BP oil spill has left saltwater seafood prices high in Plaquemine restaurants one year later

Tryve Brackin
Carbo's Seafood is among the local businesses that has felt the pinch from higher prices in the wake of the BP Deepwater Horizon oil disaster.

It was a year ago that the BP oil spill just off the Louisiana Gulf Coast began to impact the seafood industry in Iberville Parish as well as across the nation.

POST SOUTH interviewed a restaurant business owner only a few days after the spill about the quality and price of bulk saltwater seafood. Immediately, the prices jumped per pound and the supply dipped a bit and remained lower than previously. Today, the owner is no longer in the seafood restaurant business.

Last week two local seafood restaurant owners in Plaquemine provided informative interviews. Both were owners prior to the BP spill and continue in business.

Sandy Carbo has operated Carbo Seafood in Bayou Pigeon for nine years now. Even with the ramifications of the oil spill still lingering, she opened up a second restaurant on Belleview Road in Plaquemine. She says everything is going well at both locations.

“I want to think my experience in operating the restaurant in Bayou Pigeon gave me the confidence to open a second location. So far, so good,” noted Carbo.

Just a couple of miles east of Carbo’s, Wag-A-Sack continues operating a variety menu buffet each lunchtime as well as other dinner hours. The deli is not a seafood restaurant, but it does sell seafood once and sometimes twice a week.

Owner Bill Blanchard noted that “All food items are getting more and more expensive, not just seafood. We have had to raise plate lunch prices because of it. Prices have risen on a steady basis over the last year, but I have noticed some of the seafood prices have dropped a little over the last couple of months. However, I don’t think the prices will ever go back to what they were before the oil spill and since everything else began to go up in recent months.”

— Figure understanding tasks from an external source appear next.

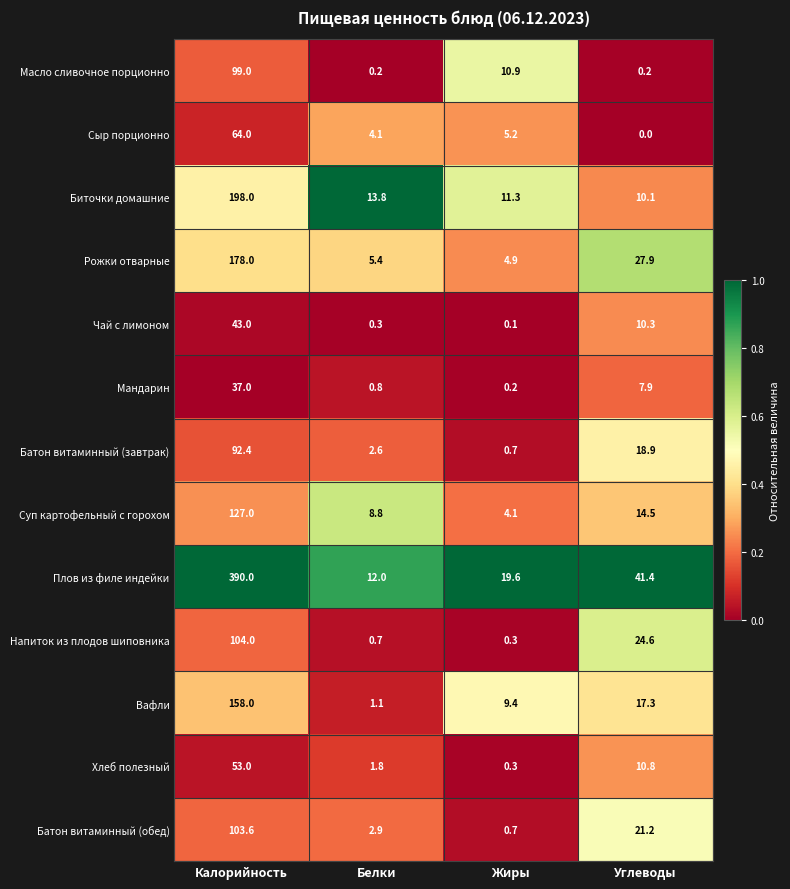

What is the difference between the second highest and minimum values in the Чай с лимоном series?

10.2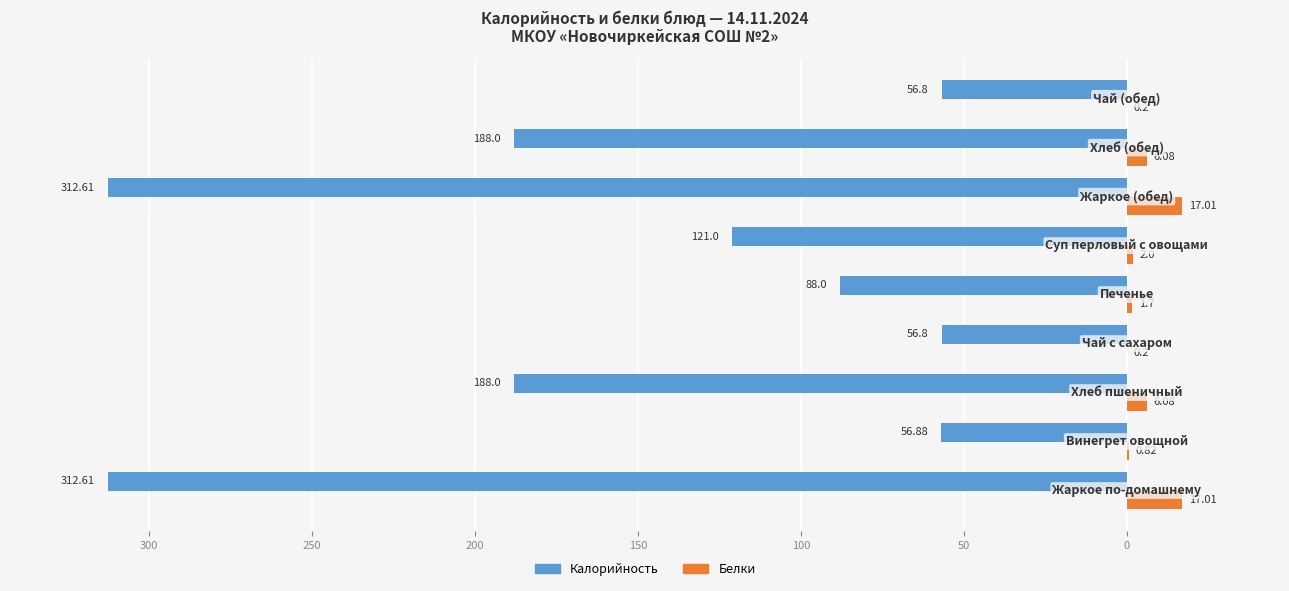

What are all the series names shown in the legend?

Калорийность, Белки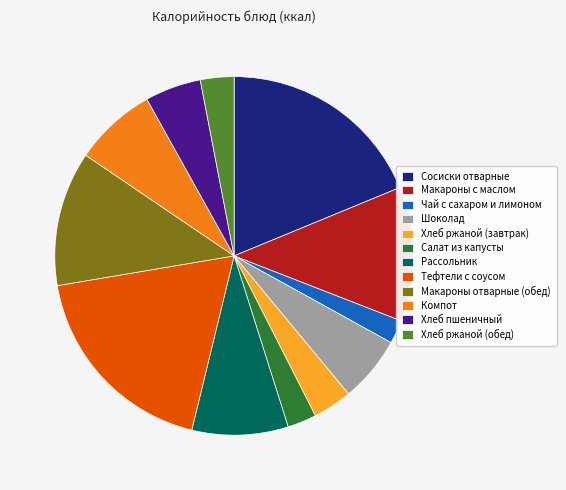

Does Хлеб ржаной (завтрак) account for over 50% of the chart?

No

Blanchard said the price rise is right along with the national trend to higher food prices. He added that saltwater seafood is available and buying local helps a little to hold down wholesale prices.

Like Blanchard, Carbo saw a spike in saltwater seafood prices and a sudden slack in availability immediately after the spill.

“We were able to stock shrimp after the spill, but it took months to get oysters. And, when we got them, customers seemed concerned about eating them,” noted Carbo.

She added that prices have never gone down. Oysters have increased from around $15 a bucket to close to $56 a bucket. Shrimp is up as well, but she has noticed a bit of a dip in both. She takes into consideration the cost of all wholesale food, like Blanchard.

“Everything is up in price from lettuce to bread and so forth,” she noted.

Carbo does get her freshwater fish from the Bell River area and she says it helps to buy locally as much as possible. She is considering adding frog legs to her menu.

“I don’t think prices will ever be the same again. We managed to make it through the unavailability right after the spill as well as the price hikes. But, when prices go up we have to do what is necessary to keep it going. The Gulf oil spill did not do any of us any good though,” explained Blanchard.